Eric Carle is the author and illustrator of a very cute and clever children’s book The Very Hungry Caterpillar.
The story is about a caterpillar whose voracious appetite could never be satisfied. He was always hungry. Always eating, day after day. Never filled.
But one day something changed.
The caterpillar was no longer hungry. It no longer crawled on the ground. It was totally transformed. It became a beautiful butterfly with wings to fly.
Carle uses the story to teach children about food groups and days of the week but reveals something more profound. The caterpillar was never created to remain a caterpillar. He was destined to become a butterfly.
Similarly, God planned something better and more fulfilling than simply satisfying our fleshly hunger. His purpose for us is to be set apart from the sinful world. To rise to greater heights. And to ascend as a sharer of the divine nature.
In today’s passage, Paul reminds the Corinthian Christians that who they are is not who they were.
Do you not know that the unrighteous will not inherit the kingdom of God? Do not be deceived. Neither fornicators, nor idolaters, nor adulterers, nor homosexuals, nor sodomites, nor thieves, nor covetous, nor drunkards, nor revilers, nor extortioners will inherit the kingdom of God. And such were some of you. But you were washed, but you were sanctified, but you were justified in the name of the Lord Jesus and by the Spirit of our God.
Briefly consider these four important points.
#1 Be not deceived.
Some 70 times the Bible warns us about being deceived. The devil is the great deceiver. The pursuit of sin is deceptive. And the pleasure produced by engaging the lusts of the flesh can deceive our minds and emotions.
G. K. Chesterton once said, “Men can always be blind to a thing so long as it is big enough.” And is long as it is enjoyable, satisfying ad gratifying enough to blind our spiritual discernment to the consequences of our actions.
#2 Recognize Unrighteousness
In our world, much like the hedonistic Corinthian culture, nothing is considered unrighteous. Anything goes. Many are guided by the modern pop slogan, “If it feels good, do it.”
Yet, God, in His righteousness, reveals that we are not created to satiate every fleshly hunger we feel. We are called to “walk by the spirit and not gratify the desires of the flesh” (Gal. 5:16).
The sins in this text are not intended to be a comprehensive, exclusive list of all unrighteous acts, but a synopsis of what unrighteousness is. It is immoral. Illicit. Indecent. Unethical. Unscrupulous. And obscene.

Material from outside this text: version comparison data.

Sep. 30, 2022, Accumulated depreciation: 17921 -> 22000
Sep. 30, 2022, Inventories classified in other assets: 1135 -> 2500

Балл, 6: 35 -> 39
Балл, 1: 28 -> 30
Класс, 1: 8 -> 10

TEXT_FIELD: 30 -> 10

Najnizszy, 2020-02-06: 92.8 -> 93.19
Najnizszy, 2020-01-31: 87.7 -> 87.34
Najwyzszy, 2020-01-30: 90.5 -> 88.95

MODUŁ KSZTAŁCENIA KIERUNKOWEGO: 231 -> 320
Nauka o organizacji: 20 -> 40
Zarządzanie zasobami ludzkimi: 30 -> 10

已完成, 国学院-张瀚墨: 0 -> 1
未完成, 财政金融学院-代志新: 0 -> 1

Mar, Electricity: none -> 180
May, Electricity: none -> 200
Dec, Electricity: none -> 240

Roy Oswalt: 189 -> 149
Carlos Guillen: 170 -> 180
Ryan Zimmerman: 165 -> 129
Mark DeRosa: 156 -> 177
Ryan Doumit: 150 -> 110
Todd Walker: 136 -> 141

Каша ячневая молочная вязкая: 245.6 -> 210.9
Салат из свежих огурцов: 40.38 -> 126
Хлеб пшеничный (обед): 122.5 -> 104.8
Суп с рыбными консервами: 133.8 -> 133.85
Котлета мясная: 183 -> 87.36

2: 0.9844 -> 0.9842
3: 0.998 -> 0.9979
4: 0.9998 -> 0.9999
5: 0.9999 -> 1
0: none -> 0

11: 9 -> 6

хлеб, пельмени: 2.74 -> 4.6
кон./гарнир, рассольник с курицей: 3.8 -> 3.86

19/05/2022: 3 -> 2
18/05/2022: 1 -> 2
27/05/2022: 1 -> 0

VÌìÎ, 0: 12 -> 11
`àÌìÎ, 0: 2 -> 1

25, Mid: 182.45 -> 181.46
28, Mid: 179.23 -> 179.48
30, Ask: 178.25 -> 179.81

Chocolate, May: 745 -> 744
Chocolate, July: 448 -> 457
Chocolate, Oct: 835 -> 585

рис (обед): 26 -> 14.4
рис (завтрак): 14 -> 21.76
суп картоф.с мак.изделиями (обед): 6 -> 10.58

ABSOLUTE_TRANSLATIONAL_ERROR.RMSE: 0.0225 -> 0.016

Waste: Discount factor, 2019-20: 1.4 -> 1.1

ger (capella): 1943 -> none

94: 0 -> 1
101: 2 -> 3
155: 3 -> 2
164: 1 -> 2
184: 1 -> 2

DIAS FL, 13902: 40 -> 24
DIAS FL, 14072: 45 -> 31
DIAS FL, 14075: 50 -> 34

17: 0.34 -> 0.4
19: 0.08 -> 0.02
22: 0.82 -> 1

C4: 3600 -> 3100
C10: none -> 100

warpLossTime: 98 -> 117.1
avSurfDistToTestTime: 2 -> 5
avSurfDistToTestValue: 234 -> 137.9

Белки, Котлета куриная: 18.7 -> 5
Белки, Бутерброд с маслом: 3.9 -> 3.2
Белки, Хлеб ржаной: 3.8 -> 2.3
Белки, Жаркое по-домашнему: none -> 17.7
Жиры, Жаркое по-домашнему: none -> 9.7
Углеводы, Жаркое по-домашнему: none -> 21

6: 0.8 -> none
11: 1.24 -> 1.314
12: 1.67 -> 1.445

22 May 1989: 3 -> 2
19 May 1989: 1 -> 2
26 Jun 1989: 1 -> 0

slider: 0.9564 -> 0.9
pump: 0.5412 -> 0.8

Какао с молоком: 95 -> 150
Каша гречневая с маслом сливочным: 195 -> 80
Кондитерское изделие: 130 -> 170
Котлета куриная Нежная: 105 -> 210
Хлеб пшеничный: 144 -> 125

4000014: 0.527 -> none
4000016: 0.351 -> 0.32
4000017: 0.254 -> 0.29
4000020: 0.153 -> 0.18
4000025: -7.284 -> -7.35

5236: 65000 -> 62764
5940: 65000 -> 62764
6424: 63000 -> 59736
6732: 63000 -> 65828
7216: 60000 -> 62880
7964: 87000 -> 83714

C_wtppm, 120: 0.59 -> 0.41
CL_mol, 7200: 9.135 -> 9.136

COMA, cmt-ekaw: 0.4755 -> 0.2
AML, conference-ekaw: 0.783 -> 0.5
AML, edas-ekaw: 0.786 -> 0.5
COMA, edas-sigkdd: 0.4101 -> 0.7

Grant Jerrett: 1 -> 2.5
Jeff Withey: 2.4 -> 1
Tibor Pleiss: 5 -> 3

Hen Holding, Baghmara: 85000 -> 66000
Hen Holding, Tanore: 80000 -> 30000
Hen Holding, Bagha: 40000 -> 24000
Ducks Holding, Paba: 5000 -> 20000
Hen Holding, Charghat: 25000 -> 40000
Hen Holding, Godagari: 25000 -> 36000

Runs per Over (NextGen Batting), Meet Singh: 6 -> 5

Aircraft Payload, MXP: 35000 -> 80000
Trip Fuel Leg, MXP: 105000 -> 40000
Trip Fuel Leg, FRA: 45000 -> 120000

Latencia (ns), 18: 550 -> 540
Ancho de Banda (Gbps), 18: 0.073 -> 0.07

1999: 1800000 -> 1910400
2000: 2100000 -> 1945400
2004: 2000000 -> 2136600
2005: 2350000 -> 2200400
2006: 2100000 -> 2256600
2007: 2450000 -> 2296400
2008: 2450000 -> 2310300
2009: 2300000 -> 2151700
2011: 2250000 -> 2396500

Look closely at this text. What God calls unrighteous, the world gives approval to with a wink and a nod. And some sins by legalized acceptance.
- Adultery.
- Fornication.
- Homosexuality.
- Drunkenness.
- Greed.
#3 Don’t lose your inheritance.
Twice, Paul speaks of their inheritance of “the Kingdom of God.” This refers to our eternal home. Heaven. Jesus has prepared a place for us to live with Him forever. But it’s possible to forfeit that inheritance by engaging in unrighteousness.
#4 God’s grace is greater than our sin.
Humans don’t have to live in the lowlands, crawling in the filth of sin. We’re made for more. Created to soar. And transformed to live a new life in the Lord.
We’ve been washed clean from these and all other sins by the blood of Christ (Rev. 1:5; Ax. 22:16).
We’ve been justified by our faith in the faith and now enjoy peace with God (Rom. 5:1-2)
We’ve been sanctified, set apart, and dedicated to God’s purpose for our lives (2 Thess. 2:13; I Pet. 1:2; I Thess. 4:3).
Paul David Tripp was right when he wrote, “The more you understand the magnitude of God’s grace, the more accurate will be your view of the depth of your unrighteousness; and the more you understand the depth of your unrighteousness, the more you will appreciate the magnitude of God’s gift of grace.”
Like The Very Hungry Caterpillar, we can change. Be transformed. And rise above the putridity of this corrupt culture.
Like Paul, we each can echo, “I am what I am by the grace of God” (1 Cor. 15:10).